- Document section -
________

Instruction: rotr.w rd, rj, rk
CPU Flags: LBT

Description

Rotate 32-bit value in rj right by the amount specified in rk. The shift amount is masked modulo 32.

Operation

uint32_t v = (uint32_t)a;
unsigned c = (unsigned)b % 32;
uint32_t r = c == 0 ? v : (uint32_t)((v >> c) | (v << (32 - c)));
dst = sext(r, 32);

Tested on real machine.

Latency and Throughput

CPU µarch Latency Throughput (IPC)
3C5000 LA464 1 4
3C6000 LA664 1 4

rotr.d

Synopsis

Instruction: rotr.d rd, rj, rk
CPU Flags: LBT

Description

Rotate 64-bit value in rj right by the amount specified in rk. The shift amount is masked modulo 64.

Operation

uint64_t v = (uint64_t)a;
unsigned c = (unsigned)b % 64;
uint64_t r = c == 0 ? v : (uint64_t)((v >> c) | (v << (64 - c)));
dst = r;

Tested on real machine.

Latency and Throughput

CPU µarch Latency Throughput (IPC)
3C5000 LA464 1 4
3C6000 LA664 1 4

rotri.b

Synopsis

Instruction: rotri.b rd, rj, imm
CPU Flags: LBT

Description

Rotate 8-bit value in rj right by immediate imm. The shift amount is masked modulo 8.

________

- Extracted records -
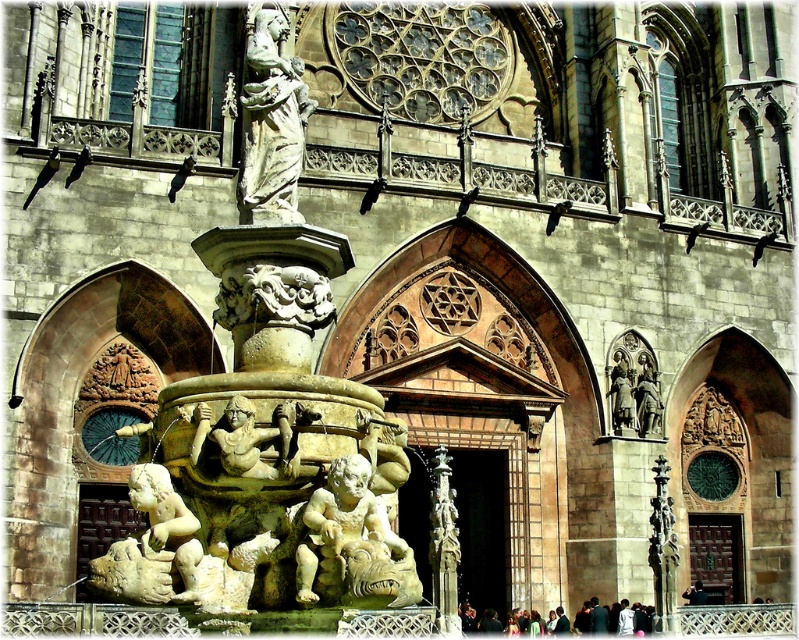
Can you confirm if white stone fountain at center is positioned above polished bronze statue at right?

Yes.

Is point (110, 595) farther from camera compared to point (635, 388)?

That is False.

Locate an element on the screen. white stone fountain at center is located at coordinates (272, 420).

Can you confirm if polished bronze statue at center is shorter than polished bronze statue at right?

In fact, polished bronze statue at center may be taller than polished bronze statue at right.

Is polished bronze statue at center bigger than polished bronze statue at right?

Correct, polished bronze statue at center is larger in size than polished bronze statue at right.

This screenshot has height=640, width=799. I want to click on polished bronze statue at center, so click(622, 396).

At what (x,y) coordinates should I click in order to perform the action: click on polished bronze statue at center. Please return your answer as a coordinate pair (x, y). This screenshot has height=640, width=799. Looking at the image, I should click on (622, 396).

Does carved stone gargoyle at center lie in front of white marble cherub at lower left?

Yes, carved stone gargoyle at center is closer to the viewer.

Is carved stone gargoyle at center above white marble cherub at lower left?

Yes.

Where is `carved stone gargoyle at center`? The height and width of the screenshot is (640, 799). carved stone gargoyle at center is located at coordinates (352, 544).

Where is `carved stone gargoyle at center`? The height and width of the screenshot is (640, 799). carved stone gargoyle at center is located at coordinates (352, 544).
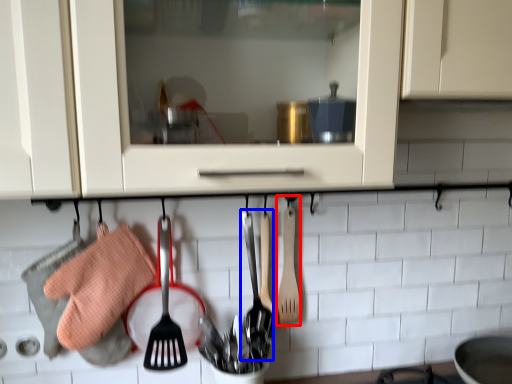
Question: Among these objects, which one is nearest to the camera, spatula (highlighted by a red box) or silverware (highlighted by a blue box)?

Choices:
 (A) spatula
 (B) silverware

Answer: (B)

________

- Work item A -
According to the rotate instruction reference, the shift amount for rotr.d is masked modulo what number?
- Work item B -
List every instruction name that the rotate instruction reference describes.
- Work item C -
Please duplicate the passage of the rotate instruction reference starting at "Instruction: rotr.d rd, rj, rk" and ending at "masked modulo 64.".

- Response box A -
64

- Response box B -
rotr.w, rotr.d, rotri.b

- Response box C -
Instruction: rotr.d rd, rj, rk
CPU Flags: LBT

Description

Rotate 64-bit value in rj right by the amount specified in rk. The shift amount is masked modulo 64.